__Information supplied__:
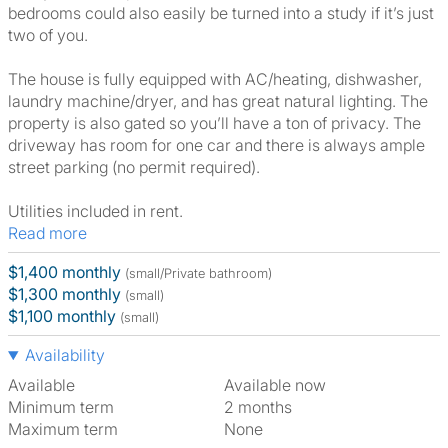
bedrooms could also easily be turned into a study if it’s just
two of you.
The house is fully equipped with AC/heating, dishwasher,
laundry machine/dryer, and has great natural lighting. The
property is also gated so you’ll have a ton of privacy. The
driveway has room for one car and there is always ample
street parking (no permit required).
Utilities included in rent.
Read more
$1,400 monthly
(small/Private bathroom)
$1,300 monthly
(small)
$1,100 monthly
(small)
Availability
Available
Available now
Minimum term
2 months
Maximum term
None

__Problem requirements__: This calls for an exact copy of all the entries above, with the pictures omitted.

__Result for this task__:
bedrooms could also easily be turned into a study if it’s just
two of you.
The house is fully equipped with AC/heating, dishwasher,
laundry machine/dryer, and has great natural lighting. The
property is also gated so you’ll have a ton of privacy. The
driveway has room for one car and there is always ample
street parking (no permit required).
Utilities included in rent.
Read more
$1,400 monthly
(small/Private bathroom)
$1,300 monthly
(small)
$1,100 monthly
(small)
Availability
Available
Available now
Minimum term
2 months
Maximum term
None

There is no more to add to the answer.